WORK TO COMPLETE: Exactly the lines from the one containing "хлоргексидином." through the end of the listing should be written out, both ends included, and nothing more.

STUDY MATERIAL:
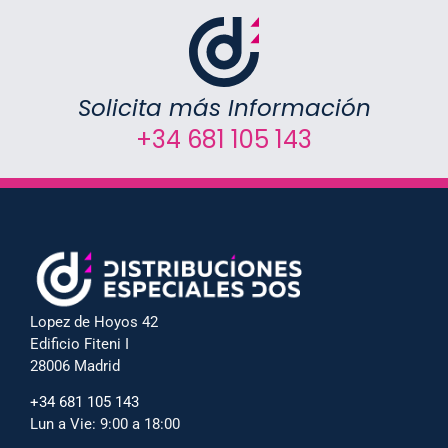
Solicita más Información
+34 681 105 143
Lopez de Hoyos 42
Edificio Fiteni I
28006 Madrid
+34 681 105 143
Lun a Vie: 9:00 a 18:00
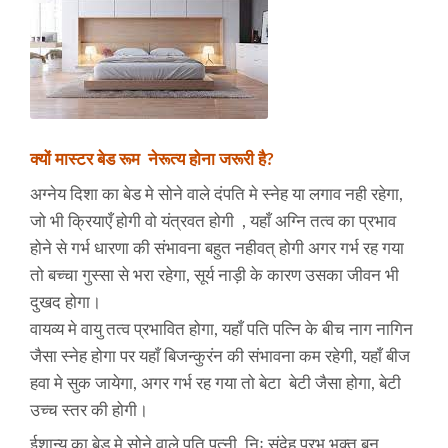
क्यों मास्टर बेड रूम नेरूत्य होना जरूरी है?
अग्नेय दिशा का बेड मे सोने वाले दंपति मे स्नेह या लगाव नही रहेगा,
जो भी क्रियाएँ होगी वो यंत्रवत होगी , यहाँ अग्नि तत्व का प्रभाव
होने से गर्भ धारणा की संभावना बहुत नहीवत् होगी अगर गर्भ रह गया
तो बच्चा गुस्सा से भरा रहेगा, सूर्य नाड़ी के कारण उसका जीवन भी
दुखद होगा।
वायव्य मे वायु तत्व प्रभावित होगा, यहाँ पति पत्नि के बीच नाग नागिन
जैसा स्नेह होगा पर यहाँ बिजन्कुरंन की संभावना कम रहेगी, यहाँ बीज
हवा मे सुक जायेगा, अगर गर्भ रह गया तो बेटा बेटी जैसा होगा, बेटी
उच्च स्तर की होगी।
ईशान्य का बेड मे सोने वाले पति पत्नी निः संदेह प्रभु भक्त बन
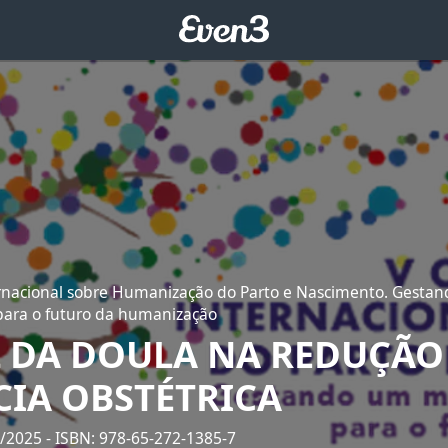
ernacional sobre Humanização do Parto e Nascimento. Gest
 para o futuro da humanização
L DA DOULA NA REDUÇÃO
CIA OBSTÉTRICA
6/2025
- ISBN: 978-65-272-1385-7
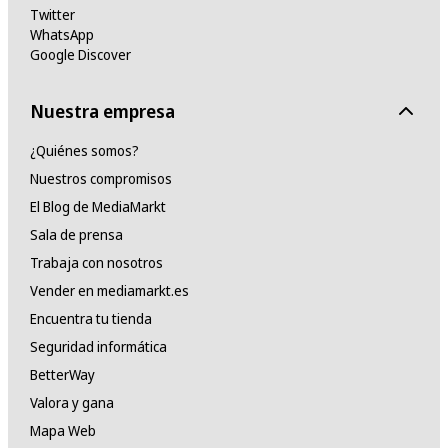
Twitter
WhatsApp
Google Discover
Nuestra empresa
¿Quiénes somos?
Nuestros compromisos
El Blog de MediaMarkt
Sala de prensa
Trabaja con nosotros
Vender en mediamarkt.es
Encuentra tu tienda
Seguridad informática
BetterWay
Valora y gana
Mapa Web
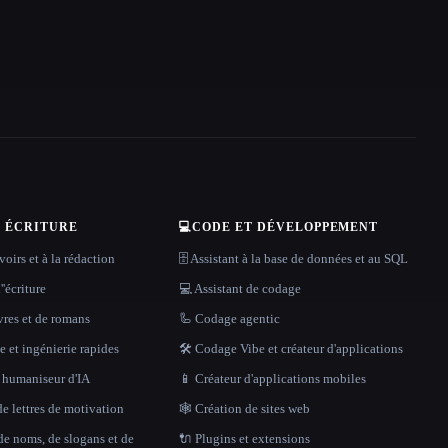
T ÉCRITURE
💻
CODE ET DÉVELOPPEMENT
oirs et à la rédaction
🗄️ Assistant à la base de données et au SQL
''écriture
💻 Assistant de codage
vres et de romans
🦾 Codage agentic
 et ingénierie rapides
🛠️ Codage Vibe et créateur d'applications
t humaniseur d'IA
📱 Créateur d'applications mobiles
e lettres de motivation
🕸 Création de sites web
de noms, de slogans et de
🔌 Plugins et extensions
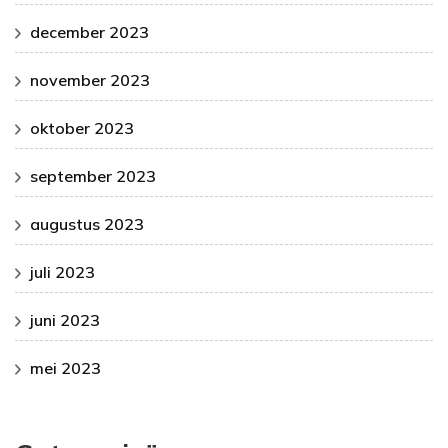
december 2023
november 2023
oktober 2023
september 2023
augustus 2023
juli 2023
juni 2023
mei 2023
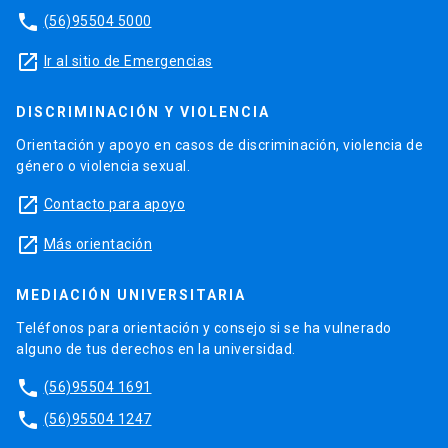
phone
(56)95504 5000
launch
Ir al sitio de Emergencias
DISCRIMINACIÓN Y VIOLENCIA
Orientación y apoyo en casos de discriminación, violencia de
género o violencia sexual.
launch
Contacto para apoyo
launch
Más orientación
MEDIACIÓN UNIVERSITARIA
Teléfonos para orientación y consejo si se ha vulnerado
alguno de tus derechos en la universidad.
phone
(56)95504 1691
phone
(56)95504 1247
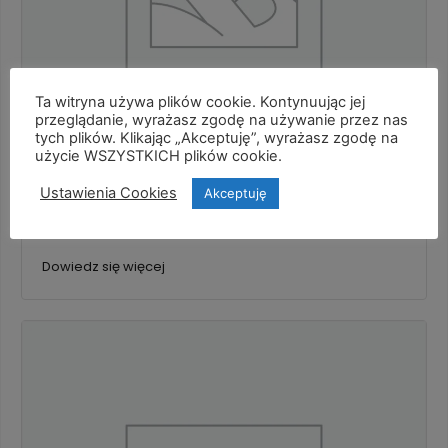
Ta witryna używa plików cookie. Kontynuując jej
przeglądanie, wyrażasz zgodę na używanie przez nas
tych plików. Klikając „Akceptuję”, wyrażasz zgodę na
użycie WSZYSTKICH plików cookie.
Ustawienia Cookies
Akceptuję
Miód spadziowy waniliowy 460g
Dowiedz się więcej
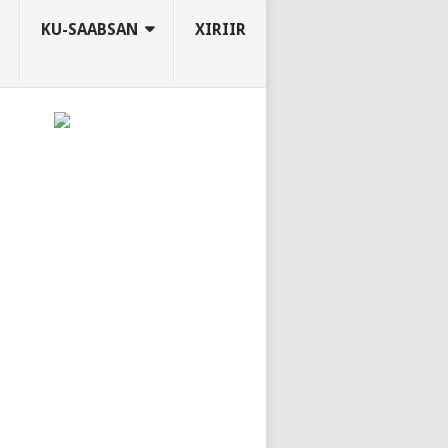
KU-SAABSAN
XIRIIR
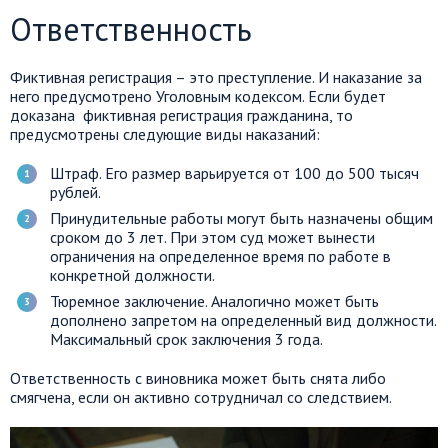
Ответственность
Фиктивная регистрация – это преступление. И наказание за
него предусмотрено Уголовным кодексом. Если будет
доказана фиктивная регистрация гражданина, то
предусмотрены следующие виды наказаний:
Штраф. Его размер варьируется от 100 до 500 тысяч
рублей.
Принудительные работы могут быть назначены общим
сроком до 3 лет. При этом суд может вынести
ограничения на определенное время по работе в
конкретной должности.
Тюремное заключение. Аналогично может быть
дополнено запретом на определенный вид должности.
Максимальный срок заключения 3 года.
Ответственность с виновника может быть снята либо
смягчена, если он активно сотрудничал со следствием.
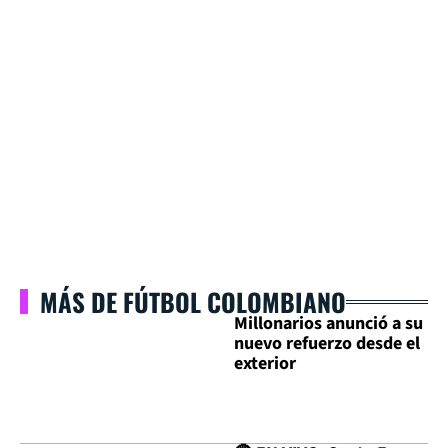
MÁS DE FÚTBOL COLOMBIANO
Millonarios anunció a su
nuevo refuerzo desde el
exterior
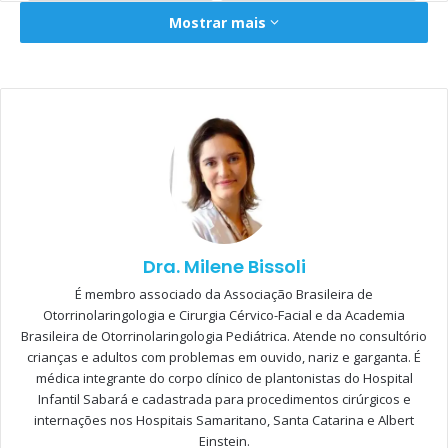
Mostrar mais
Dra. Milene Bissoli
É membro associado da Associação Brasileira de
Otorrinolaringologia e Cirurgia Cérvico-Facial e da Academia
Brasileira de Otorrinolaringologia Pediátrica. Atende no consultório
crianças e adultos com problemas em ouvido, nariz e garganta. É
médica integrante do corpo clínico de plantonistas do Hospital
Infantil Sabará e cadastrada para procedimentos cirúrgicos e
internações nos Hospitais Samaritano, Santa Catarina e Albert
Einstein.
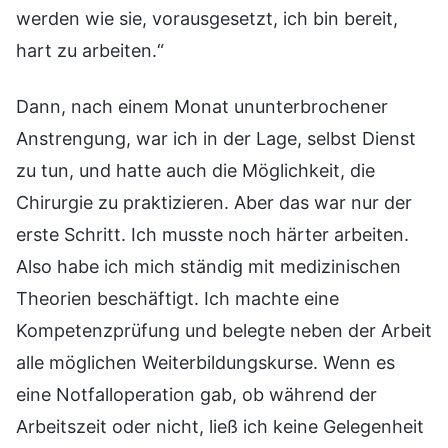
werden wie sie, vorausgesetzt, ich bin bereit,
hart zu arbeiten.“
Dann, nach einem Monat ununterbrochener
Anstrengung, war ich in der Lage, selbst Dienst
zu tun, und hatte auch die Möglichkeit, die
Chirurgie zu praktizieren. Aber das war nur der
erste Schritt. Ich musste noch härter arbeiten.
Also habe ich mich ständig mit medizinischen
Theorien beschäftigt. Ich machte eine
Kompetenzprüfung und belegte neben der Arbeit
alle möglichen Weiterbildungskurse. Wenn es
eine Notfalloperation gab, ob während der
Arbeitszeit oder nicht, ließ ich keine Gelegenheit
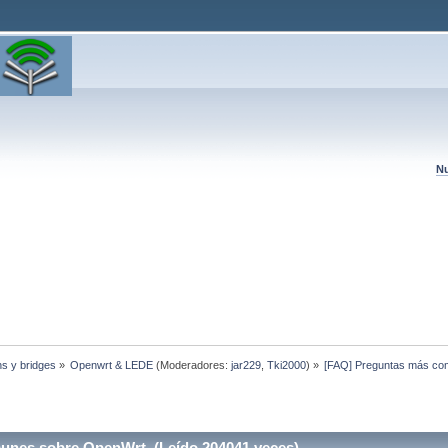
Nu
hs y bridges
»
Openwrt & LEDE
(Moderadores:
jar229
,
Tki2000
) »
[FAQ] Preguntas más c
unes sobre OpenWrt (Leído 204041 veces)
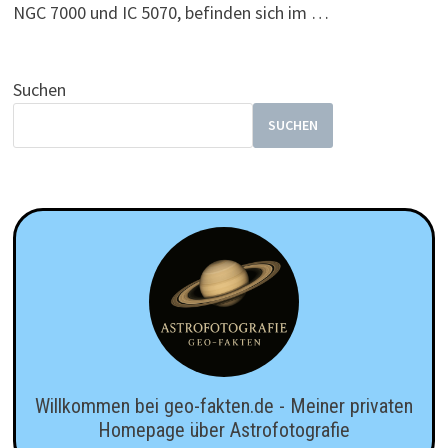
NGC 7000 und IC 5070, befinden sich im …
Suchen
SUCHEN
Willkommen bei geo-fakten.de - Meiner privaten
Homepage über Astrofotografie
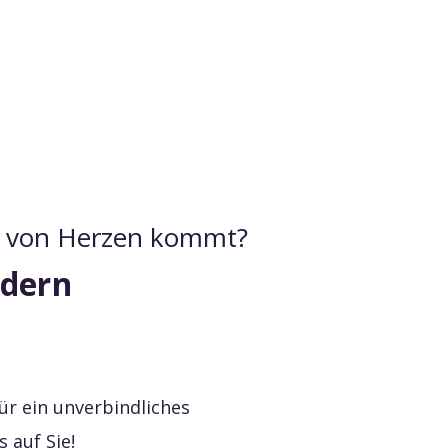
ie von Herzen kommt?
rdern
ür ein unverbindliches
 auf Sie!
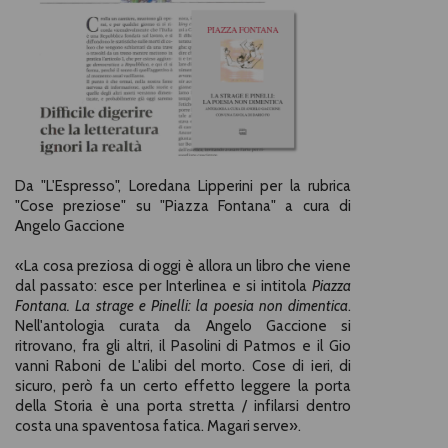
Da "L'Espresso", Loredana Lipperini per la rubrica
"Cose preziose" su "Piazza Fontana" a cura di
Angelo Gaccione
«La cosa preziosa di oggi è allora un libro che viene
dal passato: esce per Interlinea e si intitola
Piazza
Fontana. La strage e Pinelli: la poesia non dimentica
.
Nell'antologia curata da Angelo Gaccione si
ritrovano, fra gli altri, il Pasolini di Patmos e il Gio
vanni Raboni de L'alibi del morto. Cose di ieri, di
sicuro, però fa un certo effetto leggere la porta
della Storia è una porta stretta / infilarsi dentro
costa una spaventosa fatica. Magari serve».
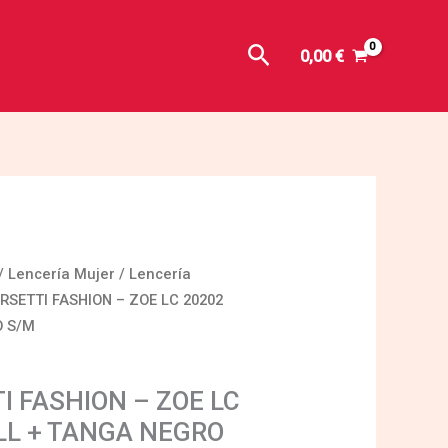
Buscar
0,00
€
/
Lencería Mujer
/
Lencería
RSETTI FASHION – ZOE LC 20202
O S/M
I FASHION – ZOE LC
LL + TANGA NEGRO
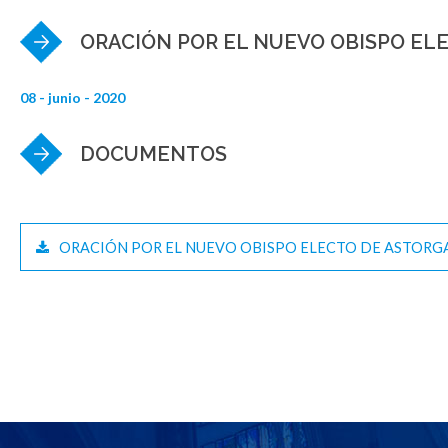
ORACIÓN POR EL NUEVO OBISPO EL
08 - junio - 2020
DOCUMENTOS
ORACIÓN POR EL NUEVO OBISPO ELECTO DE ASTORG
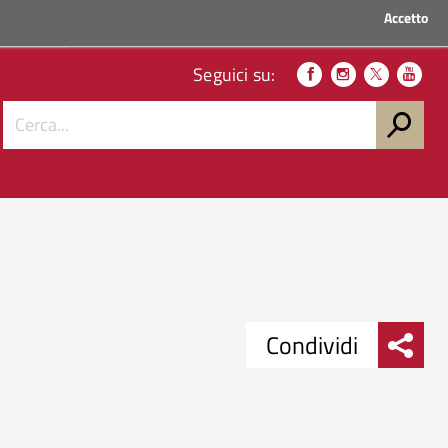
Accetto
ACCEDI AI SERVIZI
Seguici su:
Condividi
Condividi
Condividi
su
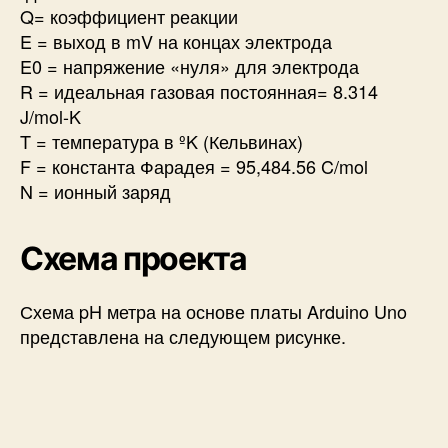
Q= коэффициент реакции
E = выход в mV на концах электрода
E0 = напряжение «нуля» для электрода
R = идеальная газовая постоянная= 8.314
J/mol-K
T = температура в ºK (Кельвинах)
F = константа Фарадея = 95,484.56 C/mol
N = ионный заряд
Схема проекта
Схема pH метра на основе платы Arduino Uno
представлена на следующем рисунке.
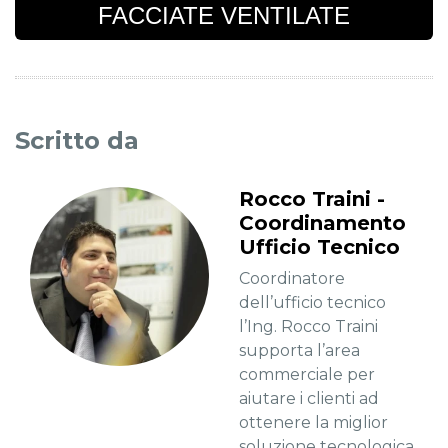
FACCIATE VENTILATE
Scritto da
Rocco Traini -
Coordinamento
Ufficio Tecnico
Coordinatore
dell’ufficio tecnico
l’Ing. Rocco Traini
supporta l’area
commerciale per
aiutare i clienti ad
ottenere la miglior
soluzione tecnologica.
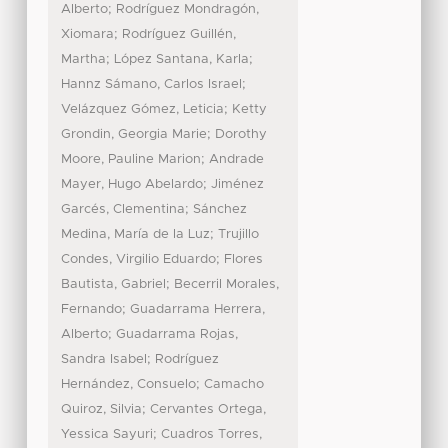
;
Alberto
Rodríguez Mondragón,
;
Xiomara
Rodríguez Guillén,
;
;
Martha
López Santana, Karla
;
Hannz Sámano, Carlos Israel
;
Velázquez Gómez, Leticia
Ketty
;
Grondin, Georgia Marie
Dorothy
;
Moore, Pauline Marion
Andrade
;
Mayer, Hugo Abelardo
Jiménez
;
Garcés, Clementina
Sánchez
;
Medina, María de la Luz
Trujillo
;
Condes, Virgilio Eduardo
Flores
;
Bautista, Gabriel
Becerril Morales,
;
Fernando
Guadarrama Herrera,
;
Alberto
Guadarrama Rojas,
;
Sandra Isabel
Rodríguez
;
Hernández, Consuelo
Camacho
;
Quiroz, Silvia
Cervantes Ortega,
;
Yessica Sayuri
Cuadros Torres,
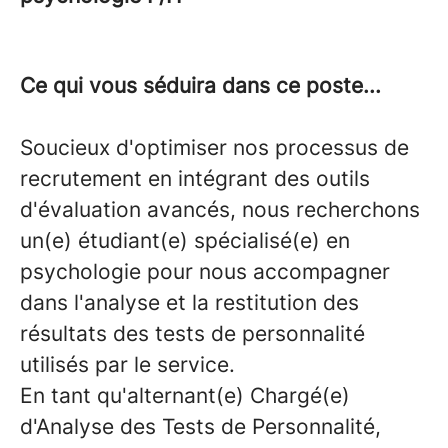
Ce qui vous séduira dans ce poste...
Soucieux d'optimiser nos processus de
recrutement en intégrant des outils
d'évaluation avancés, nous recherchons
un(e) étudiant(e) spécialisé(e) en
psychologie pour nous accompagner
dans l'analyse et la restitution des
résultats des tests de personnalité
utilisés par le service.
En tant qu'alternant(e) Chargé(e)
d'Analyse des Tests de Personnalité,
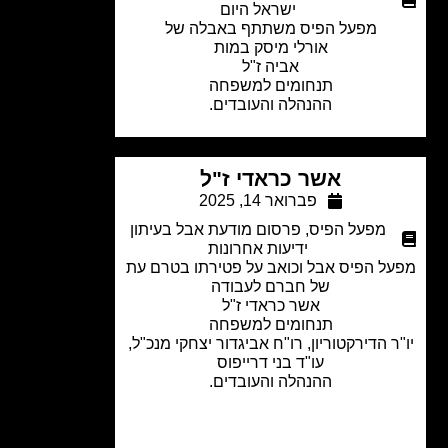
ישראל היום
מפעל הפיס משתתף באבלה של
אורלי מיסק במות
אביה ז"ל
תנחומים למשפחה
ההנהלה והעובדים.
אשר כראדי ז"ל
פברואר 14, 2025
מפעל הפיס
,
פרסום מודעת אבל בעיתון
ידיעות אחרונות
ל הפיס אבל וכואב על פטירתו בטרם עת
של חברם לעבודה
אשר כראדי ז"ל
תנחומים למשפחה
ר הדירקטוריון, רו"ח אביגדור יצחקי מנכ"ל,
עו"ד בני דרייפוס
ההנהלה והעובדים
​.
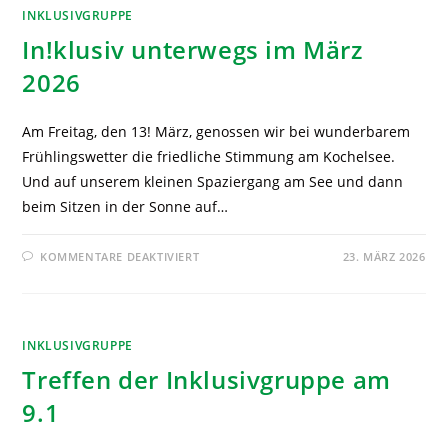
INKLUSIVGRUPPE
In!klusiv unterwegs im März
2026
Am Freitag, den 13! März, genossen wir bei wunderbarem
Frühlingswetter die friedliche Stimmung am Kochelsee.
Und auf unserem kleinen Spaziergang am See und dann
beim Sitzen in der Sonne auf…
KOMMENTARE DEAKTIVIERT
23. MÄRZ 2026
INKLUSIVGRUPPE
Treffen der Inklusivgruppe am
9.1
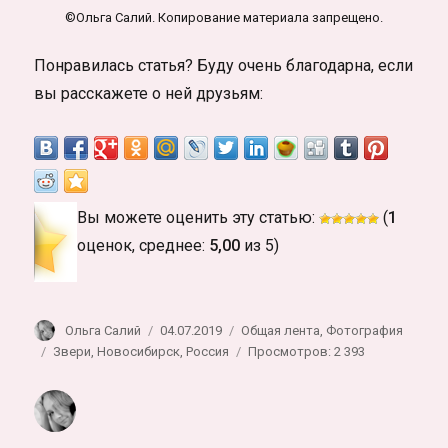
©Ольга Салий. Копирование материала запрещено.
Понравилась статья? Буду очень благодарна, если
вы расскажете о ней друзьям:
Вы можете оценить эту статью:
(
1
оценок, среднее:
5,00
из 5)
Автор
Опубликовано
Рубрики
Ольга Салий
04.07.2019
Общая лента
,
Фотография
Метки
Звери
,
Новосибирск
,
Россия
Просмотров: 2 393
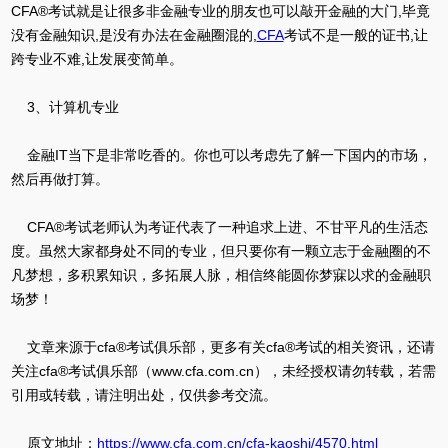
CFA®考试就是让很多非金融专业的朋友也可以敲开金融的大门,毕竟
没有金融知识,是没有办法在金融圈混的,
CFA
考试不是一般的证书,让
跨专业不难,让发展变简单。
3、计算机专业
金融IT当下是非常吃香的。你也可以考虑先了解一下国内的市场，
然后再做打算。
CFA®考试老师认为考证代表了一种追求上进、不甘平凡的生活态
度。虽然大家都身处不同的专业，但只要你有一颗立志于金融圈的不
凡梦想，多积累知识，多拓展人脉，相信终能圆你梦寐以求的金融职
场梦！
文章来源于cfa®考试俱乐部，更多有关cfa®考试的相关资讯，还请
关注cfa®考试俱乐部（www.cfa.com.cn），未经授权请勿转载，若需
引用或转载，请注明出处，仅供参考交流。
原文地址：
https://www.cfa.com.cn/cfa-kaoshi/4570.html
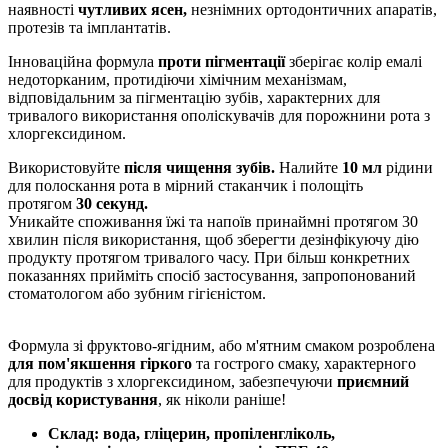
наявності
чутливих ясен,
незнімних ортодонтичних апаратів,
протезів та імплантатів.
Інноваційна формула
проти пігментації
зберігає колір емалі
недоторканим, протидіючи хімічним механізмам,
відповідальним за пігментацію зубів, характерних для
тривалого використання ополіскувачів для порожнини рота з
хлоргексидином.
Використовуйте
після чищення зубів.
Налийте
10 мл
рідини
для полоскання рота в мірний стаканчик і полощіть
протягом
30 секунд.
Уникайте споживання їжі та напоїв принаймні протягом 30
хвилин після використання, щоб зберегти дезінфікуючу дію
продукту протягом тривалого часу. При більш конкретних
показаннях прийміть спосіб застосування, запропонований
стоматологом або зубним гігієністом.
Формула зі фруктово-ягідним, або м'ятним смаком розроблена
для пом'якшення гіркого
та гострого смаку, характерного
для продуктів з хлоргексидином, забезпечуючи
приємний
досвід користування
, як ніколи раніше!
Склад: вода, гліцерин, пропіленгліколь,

OUTPUT BELOW:
хлоргексидином.
Використовуйте
після чищення зубів.
Налийте
10 мл
рідини
для полоскання рота в мірний стаканчик і полощіть
протягом
30 секунд.
Уникайте споживання їжі та напоїв принаймні протягом 30
хвилин після використання, щоб зберегти дезінфікуючу дію
продукту протягом тривалого часу. При більш конкретних
показаннях прийміть спосіб застосування, запропонований
стоматологом або зубним гігієністом.
Формула зі фруктово-ягідним, або м'ятним смаком розроблена
для пом'якшення гіркого
та гострого смаку, характерного
для продуктів з хлоргексидином, забезпечуючи
приємний
досвід користування
, як ніколи раніше!
Склад: вода, гліцерин, пропіленгліколь,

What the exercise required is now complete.